Regardless of whether United completes the move for Pogba, it appears that the club has planned its transfer activity for the first time since the David Gill-Sir Alex Ferguson era. It is only mid-July and the thrust of business is probably already done; three of four primary signings have been made, and supplementary signings will arrive depending on sales, to which Mourinho spoke in his opening press conference. For the first time in years the club will be ready to go when the season starts.
That is a breath of fresh air, with Mourinho’s meticulous approach to planning seemingly paying quick dividends. The Portuguese’s scouting and personnel decisions were made long before he ‘officially’ accepted the managerial position.
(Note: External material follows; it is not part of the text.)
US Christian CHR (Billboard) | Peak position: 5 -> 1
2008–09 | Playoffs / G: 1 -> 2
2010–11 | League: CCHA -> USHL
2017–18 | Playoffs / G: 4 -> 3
After all, Mourinho was spotted in Dortmund last February, keeping an eye on Mkhitaryan, his future Armenian star, months ahead of a move.
Pogba could be the final piece in the main puzzle as Mourinho bolsters the spine of a side that desperately needs reinforcement. An experienced defender is also reportedly on the agenda, and that would certainly aid the development of a youthful looking defence that has added Ivory Coast star Eric Bailly to its ranks this summer.
If United can make Pogba the next stunning recruit, it seems Mourinho will have helped Woodward’s renaissance from hapless CEO to the main man of the world’s most powerful club.
Transfers are a means to an end though. The final stage? Turning planning, quick decisions and money it into trophies – the return of the glory days to Old Trafford once again.
7 thoughts on “How United found its groove in the transfer market”
A Manager with half a brain makes a big difference, Moyes & LVG were Pea Brain Idiots!
We are going back to strategic… After a period of listless incompetence. But, the core management is the same.
A strategic approach to recruitment and on Saturdays evidence the ball moving forward. It’s all to much for me. I need to take a lie down
You can add Pogba to that list ,thus nothing changes
While I applaud members of the forum posting on here (so many posters post on here and aren’t members of the forums which cracks me up, personal opinion!)
But anyway, as usual PV, I have to ask…..what you on about!
Have to say R not sure what your on about re forums ?
But I was thinking that the Pogba situation mirrors that of the names mentioned at the the start of the article,Mueller ,Bale etc ,so therefore a contradiction ,No?